Hotel Rwanda

Last Saturday Jessica and I watched Hotel Rwanda, a movie I had heard a great deal about but never seen. It deals with oppression, repression, racism, artificial racial differences, the results of Colonialism, Imperialism, and, some would argue, the Neo-IMperialism they feel the U.S. is currently engaged in.
It also deals with the pointlessness of the United Nations, an organization I despise with every fiber of my being. The best thing the U.N. has done is provide a model for the uniforms worn by the good guys in the Jean-Claude Van Damme video game epic Street Fighter...and if you remember the tag line for Mortal Combat, that means something.
If you don't...I am your friend. Here it is: "What do Street Fighter, Mario Bros. and .... have in common? They were all great video games but the movies sucked."
(that is not verbatim...but it is pretty close. Personally...I did not hate Street Fighter but it never made a top 100 list either...)
Well, Hotel Rwanda shows devastating scenes of people killing people while the world stood by. As the U.N. commander told Cheadles when he was leaving, the world did not care because the world did not see what was going on and after all...they are "just" 3rd world blacks where fighting is always going on...
Ask yourself why the Final Solution was so evil but the genocide of the war in Rwanda is acceptable? As pointed out in the previous post, why do we still protest and argue about the wrongs done to Blacks and Native Americans here in the United States but say nothing about what is going on in Uganda?
Rape is a horrible, horrible, unconscionable thing that even I don't tell jokes about...http://www.worldpress.org/Africa/1933.cfm
Why is this not on the news night after night after night? Where are the people crying out for justice for these "child mothers" (read sex slave rape victims destined for a disease ridden life of poverty and devastation).
I defy anybody with any heart or conscience to look at this picture http://www.worldpress.org/Africa/1917.cfm and not have their stomach turn.
For 17 years now and counting, the Acoli sub-region of northern Uganda especially has experienced systematic and gross human rights violations. The Ugandan military (UPDF) and the rebel group Lord’s Resistance Army (LRA) are both responsible for violations in the Acoli sub-region and other parts of the country. Together, they have killed, tortured, raped, abducted, and displaced thousands of innocent civilians. Since 1986, more than 500,000 civilians have been killed in northern Uganda alone—most of them children. Yet they have not been held accountable. In October 1996, your government violently removed all of the Acoli people from their land and forced them into “protected villages”. Currently, over 800,000 Acholi people are internally displaced and live in concentration camp-like villages where both groups orchestrate systematic sexual abuse, abductions, and other forms of torture with military precision. Your government put the Acholi people in “protected villages” ostensibly to provide better security against LRA incursions, but it refused from the beginning to provide food, water, sanitation, or health care. Almost two thirds of those in the concentration camps are women and children under 5 years of age.

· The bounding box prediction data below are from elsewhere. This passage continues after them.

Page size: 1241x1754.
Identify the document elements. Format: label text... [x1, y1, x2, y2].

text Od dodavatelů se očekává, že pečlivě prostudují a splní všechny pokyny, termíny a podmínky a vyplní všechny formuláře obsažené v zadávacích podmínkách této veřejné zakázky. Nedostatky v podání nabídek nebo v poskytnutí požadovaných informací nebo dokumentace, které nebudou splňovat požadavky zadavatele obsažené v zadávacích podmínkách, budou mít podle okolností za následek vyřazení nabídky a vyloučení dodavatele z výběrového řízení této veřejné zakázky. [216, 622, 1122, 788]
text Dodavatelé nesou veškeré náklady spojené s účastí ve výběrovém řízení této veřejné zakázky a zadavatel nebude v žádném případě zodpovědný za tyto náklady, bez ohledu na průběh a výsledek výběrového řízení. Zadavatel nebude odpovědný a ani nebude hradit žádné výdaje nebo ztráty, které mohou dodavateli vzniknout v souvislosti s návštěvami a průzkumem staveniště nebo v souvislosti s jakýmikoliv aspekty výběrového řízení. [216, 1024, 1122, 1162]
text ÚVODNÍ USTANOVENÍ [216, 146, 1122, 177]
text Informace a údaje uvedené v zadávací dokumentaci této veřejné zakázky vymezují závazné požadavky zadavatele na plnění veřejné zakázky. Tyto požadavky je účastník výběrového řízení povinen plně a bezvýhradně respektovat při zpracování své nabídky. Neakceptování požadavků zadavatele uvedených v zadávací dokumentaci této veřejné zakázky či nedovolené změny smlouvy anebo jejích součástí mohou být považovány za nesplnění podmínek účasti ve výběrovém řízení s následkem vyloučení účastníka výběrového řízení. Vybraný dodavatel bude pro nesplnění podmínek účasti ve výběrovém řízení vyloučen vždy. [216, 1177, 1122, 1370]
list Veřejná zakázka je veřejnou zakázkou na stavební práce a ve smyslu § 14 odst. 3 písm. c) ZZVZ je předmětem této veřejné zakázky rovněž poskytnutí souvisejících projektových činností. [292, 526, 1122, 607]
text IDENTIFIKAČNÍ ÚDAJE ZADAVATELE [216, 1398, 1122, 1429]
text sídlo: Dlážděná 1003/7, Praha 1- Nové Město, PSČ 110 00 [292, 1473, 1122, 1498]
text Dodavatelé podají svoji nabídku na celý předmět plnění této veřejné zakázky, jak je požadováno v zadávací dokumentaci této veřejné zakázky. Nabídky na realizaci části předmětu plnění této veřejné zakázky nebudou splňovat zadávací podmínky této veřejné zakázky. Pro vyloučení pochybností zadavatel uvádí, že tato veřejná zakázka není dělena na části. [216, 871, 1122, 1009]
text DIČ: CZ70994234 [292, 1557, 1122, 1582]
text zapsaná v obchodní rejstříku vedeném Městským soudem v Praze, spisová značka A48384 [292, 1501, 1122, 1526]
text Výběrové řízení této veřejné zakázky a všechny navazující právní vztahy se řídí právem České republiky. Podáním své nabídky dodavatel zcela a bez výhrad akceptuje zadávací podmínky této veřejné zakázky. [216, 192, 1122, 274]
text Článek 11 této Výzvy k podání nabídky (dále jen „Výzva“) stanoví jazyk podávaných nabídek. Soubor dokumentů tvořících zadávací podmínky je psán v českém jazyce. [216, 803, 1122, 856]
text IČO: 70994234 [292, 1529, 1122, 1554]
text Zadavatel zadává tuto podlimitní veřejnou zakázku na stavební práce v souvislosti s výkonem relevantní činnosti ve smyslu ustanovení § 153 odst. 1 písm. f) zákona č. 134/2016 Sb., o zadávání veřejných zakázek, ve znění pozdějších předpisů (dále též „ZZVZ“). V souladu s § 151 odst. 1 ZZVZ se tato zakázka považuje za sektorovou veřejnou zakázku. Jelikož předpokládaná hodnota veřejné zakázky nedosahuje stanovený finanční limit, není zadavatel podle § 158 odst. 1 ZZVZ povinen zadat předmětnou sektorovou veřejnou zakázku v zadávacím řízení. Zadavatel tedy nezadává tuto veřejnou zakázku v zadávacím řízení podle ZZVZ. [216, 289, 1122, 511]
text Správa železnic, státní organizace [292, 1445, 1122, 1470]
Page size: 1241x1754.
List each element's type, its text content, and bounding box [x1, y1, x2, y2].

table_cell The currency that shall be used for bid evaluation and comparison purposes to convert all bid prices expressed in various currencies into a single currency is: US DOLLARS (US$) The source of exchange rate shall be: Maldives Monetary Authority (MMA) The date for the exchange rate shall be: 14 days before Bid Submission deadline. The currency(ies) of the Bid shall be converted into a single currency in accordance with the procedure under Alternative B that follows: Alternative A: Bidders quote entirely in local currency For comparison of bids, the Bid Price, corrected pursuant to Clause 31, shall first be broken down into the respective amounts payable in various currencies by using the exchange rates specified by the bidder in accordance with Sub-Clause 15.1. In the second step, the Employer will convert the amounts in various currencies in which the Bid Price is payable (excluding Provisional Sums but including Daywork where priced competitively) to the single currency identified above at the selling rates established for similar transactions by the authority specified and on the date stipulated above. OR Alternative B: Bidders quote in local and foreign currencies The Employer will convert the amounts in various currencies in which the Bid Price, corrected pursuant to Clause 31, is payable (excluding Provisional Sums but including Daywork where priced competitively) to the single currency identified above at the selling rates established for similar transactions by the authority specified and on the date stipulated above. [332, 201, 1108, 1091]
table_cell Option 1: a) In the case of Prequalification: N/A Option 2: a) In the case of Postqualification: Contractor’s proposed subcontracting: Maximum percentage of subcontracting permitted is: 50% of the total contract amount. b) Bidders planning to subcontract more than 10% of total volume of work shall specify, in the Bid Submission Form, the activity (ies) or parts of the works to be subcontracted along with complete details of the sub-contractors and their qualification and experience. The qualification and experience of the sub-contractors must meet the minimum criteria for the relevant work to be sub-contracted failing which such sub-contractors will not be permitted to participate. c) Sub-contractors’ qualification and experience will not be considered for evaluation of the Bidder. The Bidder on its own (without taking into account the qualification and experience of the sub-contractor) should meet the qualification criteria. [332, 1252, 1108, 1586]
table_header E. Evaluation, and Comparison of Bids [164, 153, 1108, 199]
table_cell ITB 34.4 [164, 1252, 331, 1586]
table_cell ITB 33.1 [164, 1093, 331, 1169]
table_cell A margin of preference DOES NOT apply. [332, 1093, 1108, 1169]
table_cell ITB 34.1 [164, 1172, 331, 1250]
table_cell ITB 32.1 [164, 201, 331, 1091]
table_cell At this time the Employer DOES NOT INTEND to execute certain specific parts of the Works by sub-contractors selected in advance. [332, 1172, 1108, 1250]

Infant mortality is extremely high: for example, in June 2003, an average of 20 children died every single day from curable diseases in Padibe Concentration camp alone. This figure is representative of the high infant mortality rate of every camp in the sub-region.
http://www.petitiononline.com/savacoli/petition.html
That is a greater number of displaced people than even the Arabs displaced from Palestine when Israel created their state today. That is an ongoing problem that certainly needs addressed...WHAT ABOUT THIS SITUATION? When will this be "fixed"? Can it be?
It is very safe and easy and comfortable to sit back, relax and watch the world go by, campaign a little bit for or against the war in Iraq or the nomination of Alito or whether Dean is a genius or a jack-smurf...we can do all sorts of things as long as we don't face up to what the world is really like. And don't think our fair country is that far removed from these sorts of actions. There are so many angers and hatreds building it would not surprise me to see things like this happen in my lifetime. I pray they don't, but would it be a surprise?

1 comment:

Riot Kitty said...

If there had been oil or diamonds in Rwanda, don't you think the world would have cared? Sigh.